As I’ve noted here previously, there were a number of very good reasons that I believed that Emergency Department physician who sent me home with an acid reflux misdiagnosis. Despite my textbook heart attack symptoms of central chest pain, nausea, sweating and pain down my left arm, these reasons included:
1. He had the letters M.D. after his name;
2. He misdiagnosed me in a decisively authoritative manner;
3. I wanted to believe him because I’d much rather have indigestion than heart disease, thank you very much;
4. The Emergency nurse scolded me privately about my questions to this doctor, warning me: “He is a very good doctor, and he does not like to be questioned!” (The questions I’d been asking included, not surprisingly: “But Doctor, what about this pain down my left arm?”);
5. Most of all, what I had always imagined a heart attack looking like (clutching one’s chest in agony, falling down unconscious, 911, ambulance, sirens, CPR) was not at all what I was experiencing. Instead, despite my alarming symptoms, I was still able to walk, talk, think and generally behave like a normally functioning person, i.e. one who is definitely NOT having a heart attack!*
So it all made sense to me as I was being sent home from Emergency that day, feeling very embarrassed because I had clearly been making a big fuss over nothing.

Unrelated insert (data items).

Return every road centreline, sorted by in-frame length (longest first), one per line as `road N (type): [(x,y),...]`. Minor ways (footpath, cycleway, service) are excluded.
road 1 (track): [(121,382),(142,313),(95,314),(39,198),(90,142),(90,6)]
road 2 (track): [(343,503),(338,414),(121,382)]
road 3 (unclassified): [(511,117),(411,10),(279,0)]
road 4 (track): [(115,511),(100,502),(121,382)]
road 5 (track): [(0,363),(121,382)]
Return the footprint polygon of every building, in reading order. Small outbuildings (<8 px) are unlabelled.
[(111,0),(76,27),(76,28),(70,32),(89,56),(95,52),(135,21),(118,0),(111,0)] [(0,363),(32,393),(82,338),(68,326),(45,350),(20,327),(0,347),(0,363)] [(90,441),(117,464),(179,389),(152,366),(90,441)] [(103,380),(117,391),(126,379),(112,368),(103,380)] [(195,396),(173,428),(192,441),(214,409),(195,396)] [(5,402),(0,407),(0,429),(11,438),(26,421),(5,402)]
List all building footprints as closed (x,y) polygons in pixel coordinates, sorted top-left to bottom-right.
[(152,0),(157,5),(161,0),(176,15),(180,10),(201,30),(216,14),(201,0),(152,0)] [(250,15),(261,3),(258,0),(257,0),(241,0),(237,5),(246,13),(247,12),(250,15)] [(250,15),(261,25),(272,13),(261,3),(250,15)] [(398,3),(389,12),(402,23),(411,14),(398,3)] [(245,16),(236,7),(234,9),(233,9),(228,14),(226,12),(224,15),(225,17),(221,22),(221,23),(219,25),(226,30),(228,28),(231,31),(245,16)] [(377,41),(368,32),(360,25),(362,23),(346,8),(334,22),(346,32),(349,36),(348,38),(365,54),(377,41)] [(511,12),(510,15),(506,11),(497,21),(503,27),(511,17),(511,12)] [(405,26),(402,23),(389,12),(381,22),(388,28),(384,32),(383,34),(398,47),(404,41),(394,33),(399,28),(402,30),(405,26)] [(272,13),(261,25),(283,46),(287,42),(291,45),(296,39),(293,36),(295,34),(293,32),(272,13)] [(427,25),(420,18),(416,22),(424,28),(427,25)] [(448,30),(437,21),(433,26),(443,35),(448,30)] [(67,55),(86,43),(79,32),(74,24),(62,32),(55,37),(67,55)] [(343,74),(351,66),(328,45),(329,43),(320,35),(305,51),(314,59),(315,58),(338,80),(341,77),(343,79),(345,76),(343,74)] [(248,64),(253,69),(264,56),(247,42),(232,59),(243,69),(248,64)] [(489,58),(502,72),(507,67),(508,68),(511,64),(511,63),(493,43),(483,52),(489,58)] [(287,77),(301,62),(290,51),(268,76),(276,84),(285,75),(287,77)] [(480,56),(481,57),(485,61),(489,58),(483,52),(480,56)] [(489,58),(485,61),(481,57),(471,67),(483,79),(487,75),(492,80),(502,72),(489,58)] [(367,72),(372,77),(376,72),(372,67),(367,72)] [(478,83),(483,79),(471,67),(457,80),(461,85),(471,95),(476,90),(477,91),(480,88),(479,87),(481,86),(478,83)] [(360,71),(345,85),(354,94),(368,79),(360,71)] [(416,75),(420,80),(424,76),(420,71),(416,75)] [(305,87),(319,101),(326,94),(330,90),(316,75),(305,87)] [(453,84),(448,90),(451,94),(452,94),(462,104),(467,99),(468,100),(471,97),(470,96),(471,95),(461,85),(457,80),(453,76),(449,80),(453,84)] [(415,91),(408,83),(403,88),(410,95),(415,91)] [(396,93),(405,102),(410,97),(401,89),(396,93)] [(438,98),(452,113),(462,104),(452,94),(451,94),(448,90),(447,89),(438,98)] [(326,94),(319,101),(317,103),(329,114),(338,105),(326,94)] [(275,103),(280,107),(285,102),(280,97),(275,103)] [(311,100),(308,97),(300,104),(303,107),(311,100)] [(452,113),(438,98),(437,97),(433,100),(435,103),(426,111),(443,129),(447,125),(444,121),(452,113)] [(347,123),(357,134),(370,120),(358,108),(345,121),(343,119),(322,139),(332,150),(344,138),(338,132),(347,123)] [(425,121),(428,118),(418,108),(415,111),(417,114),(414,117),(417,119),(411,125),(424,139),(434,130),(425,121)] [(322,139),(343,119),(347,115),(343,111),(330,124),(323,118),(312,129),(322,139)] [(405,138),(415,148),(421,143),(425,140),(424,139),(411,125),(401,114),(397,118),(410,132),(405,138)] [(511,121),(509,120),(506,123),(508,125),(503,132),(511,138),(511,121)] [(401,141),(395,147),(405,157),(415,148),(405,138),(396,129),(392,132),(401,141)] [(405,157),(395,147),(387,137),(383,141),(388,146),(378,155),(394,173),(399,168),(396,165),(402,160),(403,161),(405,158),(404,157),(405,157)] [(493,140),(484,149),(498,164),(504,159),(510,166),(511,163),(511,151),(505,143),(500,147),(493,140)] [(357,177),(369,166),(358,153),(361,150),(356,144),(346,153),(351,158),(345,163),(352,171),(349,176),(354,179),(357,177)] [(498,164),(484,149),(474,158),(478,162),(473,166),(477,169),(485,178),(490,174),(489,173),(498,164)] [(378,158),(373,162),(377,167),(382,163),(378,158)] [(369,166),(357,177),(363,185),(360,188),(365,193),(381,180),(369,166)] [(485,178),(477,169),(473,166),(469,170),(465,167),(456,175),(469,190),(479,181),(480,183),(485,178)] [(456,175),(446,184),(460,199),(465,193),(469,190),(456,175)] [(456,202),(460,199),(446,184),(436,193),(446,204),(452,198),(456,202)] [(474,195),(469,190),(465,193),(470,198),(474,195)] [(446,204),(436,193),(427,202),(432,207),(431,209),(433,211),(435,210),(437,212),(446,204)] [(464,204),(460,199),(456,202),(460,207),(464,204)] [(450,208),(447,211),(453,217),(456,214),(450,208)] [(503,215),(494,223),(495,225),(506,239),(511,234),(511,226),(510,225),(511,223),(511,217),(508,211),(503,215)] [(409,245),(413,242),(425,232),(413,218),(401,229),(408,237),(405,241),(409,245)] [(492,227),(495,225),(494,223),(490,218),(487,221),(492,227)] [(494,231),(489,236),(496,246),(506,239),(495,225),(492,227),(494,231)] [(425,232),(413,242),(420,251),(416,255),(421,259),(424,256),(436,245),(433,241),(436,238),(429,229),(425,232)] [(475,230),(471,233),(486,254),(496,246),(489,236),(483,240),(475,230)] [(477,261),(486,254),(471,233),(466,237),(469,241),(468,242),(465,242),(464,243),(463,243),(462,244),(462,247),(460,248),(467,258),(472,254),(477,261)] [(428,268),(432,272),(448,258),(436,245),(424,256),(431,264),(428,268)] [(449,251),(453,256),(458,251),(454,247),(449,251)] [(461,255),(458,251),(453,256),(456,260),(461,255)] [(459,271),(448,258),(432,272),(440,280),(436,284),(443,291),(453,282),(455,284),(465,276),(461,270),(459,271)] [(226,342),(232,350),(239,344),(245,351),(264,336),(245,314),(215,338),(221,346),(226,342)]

My experience, however, might have been what researchers in Ireland refer to as “slow-onset myocardial infarction”.
Dr. Sharon O’Donnell, lead author of a study published in the Journal of Cardiovascular Nursing, interviewed heart attack survivors in Dublin between 2-4 days following their hospital admission. She explained in her paper that slow-onset MI is the gradual onset of relatively mild heart attack symptoms, while fast-onset MI describes the immediate onset of sudden, continuous, and severe heart attack symptoms, particularly chest pain. (1)
“Over 60 per cent of our study’s participants experienced slow-onset MI, but had expected the severe symptoms associated with fast-onset MI. The mismatch of expected and experienced symptoms for participants with slow-onset MI led to both their mislabeling of symptoms to a non-cardiac cause, as well as protracted help-seeking delays.”

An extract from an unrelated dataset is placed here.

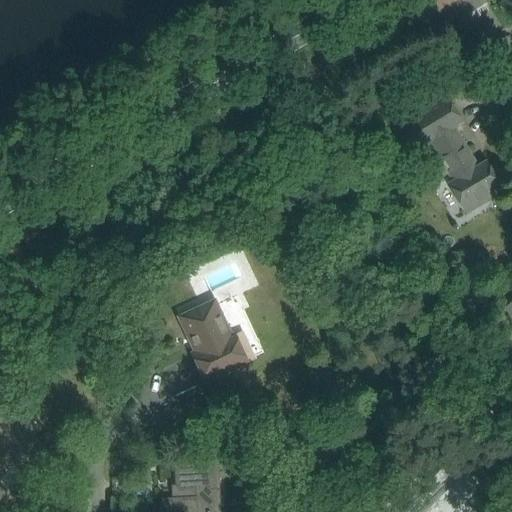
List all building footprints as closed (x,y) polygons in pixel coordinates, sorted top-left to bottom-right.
[(400,124),(387,132),(395,147),(402,158),(412,152),(414,155),(426,148),(424,145),(433,140),(444,158),(440,160),(432,165),(440,179),(449,174),(453,182),(448,185),(466,214),(488,201),(505,191),(487,161),(478,166),(454,127),(463,122),(448,96),(400,124)] [(332,184),(327,174),(317,180),(323,190),(332,184)] [(454,274),(440,282),(447,294),(461,286),(454,274)] [(473,317),(491,306),(485,296),(467,307),(473,317)] [(205,383),(224,375),(248,363),(235,334),(231,336),(215,301),(179,318),(196,352),(192,354),(205,383)] [(2,366),(0,370),(0,382),(9,386),(14,371),(2,366)] [(0,498),(7,492),(0,484),(0,478),(15,464),(25,473),(45,454),(3,412),(0,414),(0,498)] [(173,500),(163,500),(163,511),(209,511),(210,511),(218,510),(216,463),(207,463),(196,464),(176,465),(177,488),(179,488),(179,499),(173,500)] [(414,474),(391,497),(376,511),(426,511),(427,511),(474,511),(465,502),(471,495),(471,480),(464,473),(467,470),(467,469),(457,479),(445,466),(426,485),(414,474)]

Study participants who had experienced the more severe symptoms of fast-onset MI, however, quickly chalked up their symptoms to a cardiac cause, which meant significantly faster decisions to seek medical help.
This makes perfect sense. No wonder we wait far longer than we should in mid-heart attack when we’re experiencing non-severe or atypical cardiac symptoms. As Dr. O’Donnell explained:
“Educational information provided to the public needs to be reviewed. Slow-onset MI and fast-onset MI provide plausible definition alternatives, and possibly a more authentic version of real MI events than what is currently used. They also provide a unique ‘delay’ perspective which may inform future educational initiatives targeted at decision delay reduction.”

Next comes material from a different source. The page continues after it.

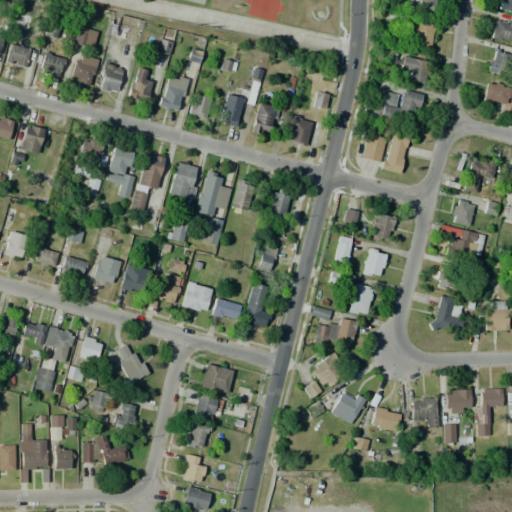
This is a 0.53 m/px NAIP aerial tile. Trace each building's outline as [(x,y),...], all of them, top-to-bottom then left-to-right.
[(408,0),(435,0),(434,11),(416,9),(417,1),(408,0)] [(498,0),(511,0),(511,13),(496,9),(498,0)] [(511,42),(489,36),(494,19),(511,24),(511,42)] [(406,34),(407,23),(432,25),(430,48),(413,47),(414,35),(406,34)] [(95,31),(91,48),(72,42),(77,26),(95,31)] [(28,48),(23,67),(4,62),(9,43),(28,48)] [(396,47),(393,62),(376,59),(379,44),(396,47)] [(511,52),(511,62),(509,77),(484,71),(489,48),(511,52)] [(64,57),(58,77),(38,72),(43,52),(64,57)] [(77,52),(96,57),(89,85),(69,80),(77,52)] [(400,67),(402,56),(427,61),(423,83),(406,79),(408,69),(400,67)] [(104,64),(121,69),(114,93),(97,88),(104,64)] [(134,66),(143,69),(140,79),(149,82),(144,102),(125,97),(134,66)] [(167,73),(186,79),(177,112),(157,106),(167,73)] [(510,87),(505,106),(480,100),(485,80),(510,87)] [(194,89),(211,93),(204,118),(187,113),(194,89)] [(385,91),(399,95),(401,89),(420,94),(414,117),(398,113),(396,123),(366,115),(369,104),(381,107),(385,91)] [(314,91),(327,93),(323,109),(311,106),(314,91)] [(225,94),(241,98),(233,126),(217,122),(225,94)] [(268,98),(277,100),(266,136),(249,131),(257,104),(266,107),(268,98)] [(292,115),(310,120),(303,146),(284,140),(292,115)] [(0,116),(12,120),(7,141),(0,139),(0,116)] [(24,124),(42,129),(36,153),(18,149),(24,124)] [(388,129),(410,134),(400,174),(379,169),(388,129)] [(64,137),(50,131),(41,154),(54,159),(64,137)] [(367,134),(383,138),(377,162),(361,158),(367,134)] [(110,146),(104,166),(75,157),(80,138),(110,146)] [(129,151),(123,177),(131,180),(127,197),(118,195),(120,186),(104,182),(112,147),(129,151)] [(144,153),(162,158),(154,188),(136,184),(144,153)] [(501,162),(496,180),(476,175),(471,192),(461,190),(470,154),(501,162)] [(175,162),(199,168),(191,199),(167,193),(175,162)] [(203,169),(222,175),(220,183),(229,186),(222,211),(213,209),(211,217),(192,212),(203,169)] [(237,179),(252,183),(244,210),(229,206),(237,179)] [(133,189),(145,193),(140,211),(127,207),(133,189)] [(272,191),(287,196),(282,215),(267,211),(272,191)] [(453,198),(472,203),(467,225),(448,220),(453,198)] [(353,225),(357,212),(344,209),(341,222),(353,225)] [(373,212),(393,217),(387,242),(367,238),(373,212)] [(206,216),(221,220),(214,245),(199,241),(206,216)] [(173,222),(186,225),(181,242),(168,238),(173,222)] [(81,231),(78,243),(64,240),(66,228),(81,231)] [(460,230),(482,235),(477,255),(456,250),(460,230)] [(9,231),(27,236),(20,259),(2,254),(9,231)] [(335,240),(349,243),(344,264),(330,261),(335,240)] [(263,244),(275,248),(268,271),(256,268),(263,244)] [(56,252),(51,269),(32,263),(37,246),(56,252)] [(384,254),(378,278),(359,273),(361,265),(351,262),(354,254),(363,257),(365,249),(384,254)] [(85,262),(80,277),(58,271),(63,255),(85,262)] [(97,255),(118,261),(111,285),(90,278),(97,255)] [(462,264),(455,291),(433,286),(440,258),(462,264)] [(165,271),(181,275),(183,263),(168,259),(165,271)] [(124,263),(148,270),(141,294),(118,288),(124,263)] [(178,283),(172,304),(147,296),(153,275),(178,283)] [(186,282),(210,289),(203,313),(179,305),(186,282)] [(251,282),(262,286),(256,306),(267,309),(261,329),(239,323),(251,282)] [(352,283),(370,287),(363,316),(345,311),(352,283)] [(436,295),(454,299),(452,308),(461,310),(456,326),(448,324),(445,332),(428,327),(436,295)] [(215,299),(239,306),(234,321),(210,313),(215,299)] [(491,300),(507,300),(507,330),(483,330),(483,311),(491,310),(491,300)] [(309,316),(326,319),(328,310),(310,307),(309,316)] [(0,313),(16,318),(11,336),(0,332),(0,313)] [(334,326),(337,317),(354,322),(349,340),(332,335),(330,344),(312,340),(317,322),(334,326)] [(45,326),(39,345),(19,339),(24,320),(45,326)] [(73,334),(67,352),(41,344),(47,325),(73,334)] [(82,336),(100,341),(94,361),(76,356),(82,336)] [(108,353),(129,341),(148,373),(127,385),(108,353)] [(331,353),(340,367),(333,372),(338,379),(324,388),(310,366),(331,353)] [(33,389),(48,392),(52,361),(37,359),(33,389)] [(230,369),(225,392),(198,386),(203,363),(230,369)] [(82,370),(79,381),(64,377),(67,365),(82,370)] [(480,387),(500,387),(500,406),(490,406),(491,435),(471,435),(471,407),(481,407),(480,387)] [(343,388),(362,399),(348,424),(328,412),(343,388)] [(108,394),(104,409),(85,404),(89,389),(108,394)] [(468,389),(468,412),(443,412),(443,390),(468,389)] [(196,392),(218,397),(211,425),(189,420),(196,392)] [(433,397),(436,427),(425,428),(425,418),(404,419),(402,399),(433,397)] [(116,401),(134,405),(129,427),(111,423),(116,401)] [(395,412),(391,431),(368,426),(372,407),(395,412)] [(61,414),(61,427),(47,427),(47,414),(61,414)] [(72,431),(73,418),(64,418),(63,430),(72,431)] [(190,422),(208,426),(202,450),(184,446),(190,422)] [(454,442),(441,443),(440,424),(452,423),(454,442)] [(19,469),(19,424),(27,424),(27,442),(45,442),(45,469),(19,469)] [(107,443),(116,443),(117,451),(126,451),(127,460),(117,460),(117,469),(98,469),(98,461),(78,461),(78,444),(88,444),(87,435),(106,435),(107,443)] [(364,439),(361,453),(346,450),(349,435),(364,439)] [(13,470),(0,470),(0,444),(12,444),(13,470)] [(71,469),(52,469),(51,448),(71,447),(71,469)] [(184,453),(195,456),(192,464),(203,467),(199,483),(178,478),(184,453)] [(208,492),(203,511),(180,505),(185,486),(208,492)]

She also pointed out that both slow-onset and fast-onset presentations are associated with uniquely distinct behavioral patterns that significantly influence how long that important pre-hospital delay turns out to be. With slow-onset symptoms, patients can wait dangerously longer than they should (believing symptoms to be “nothing serious”) while in fast-onset, patients seek emergency help faster because severe symptoms convince them that “this IS serious!”
In a later follow-up study published in the Journal of Emergency Medicine, Dr. O’Donnell looked at the phenomenon of slow-onset symptoms among patients presenting to hospital with Acute Coronary Syndrome (ACS) – a term used for any condition brought on by sudden, reduced blood flow to the heart muscle – including heart attack or unstable angina. (2)
“You’re in the right demographic for acid reflux!”.
The bottom line:
(1) O’Donnell, S. et al. Slow-Onset Myocardial Infarction and Its Influence on Help-Seeking Behaviors. Journal of Cardiovascular Nursing, August 2012. Volume 27 Number 4. Pages 334 – 344.
(2) O’Donnell, S. et al. Slow-onset and fast-onset symptom presentations in acute coronary syndrome (ACS): new perspectives on prehospital delay in patients with ACS. J Emerg Med. 2014 Apr 11; 46(4):507-15.
(3) S. Dey et al, “GRACE: Acute coronary syndromes: Sex-related differences in the presentation, treatment and outcomes among patients with acute coronary syndromes: the Global Registry of Acute Coronary Events”, Heart 2009;95:1 20–26.
NOTE FROM CAROLYN: I wrote much more about women’s heart attack symptoms (slow and otherwise) in Chapter 1 of my book, “A Woman’s Guide to Living with Heart Disease” . You can ask for it at your local bookshop, or order it online (paperback, hardcover or e-book) at Amazon, or order it directly from my publisher, Johns Hopkins University Press (use the JHUP code HTWN to save 20% off the list price).
Q: Did you or somebody you care about wait too long before seeking help because of ‘slow-onset’ symptoms?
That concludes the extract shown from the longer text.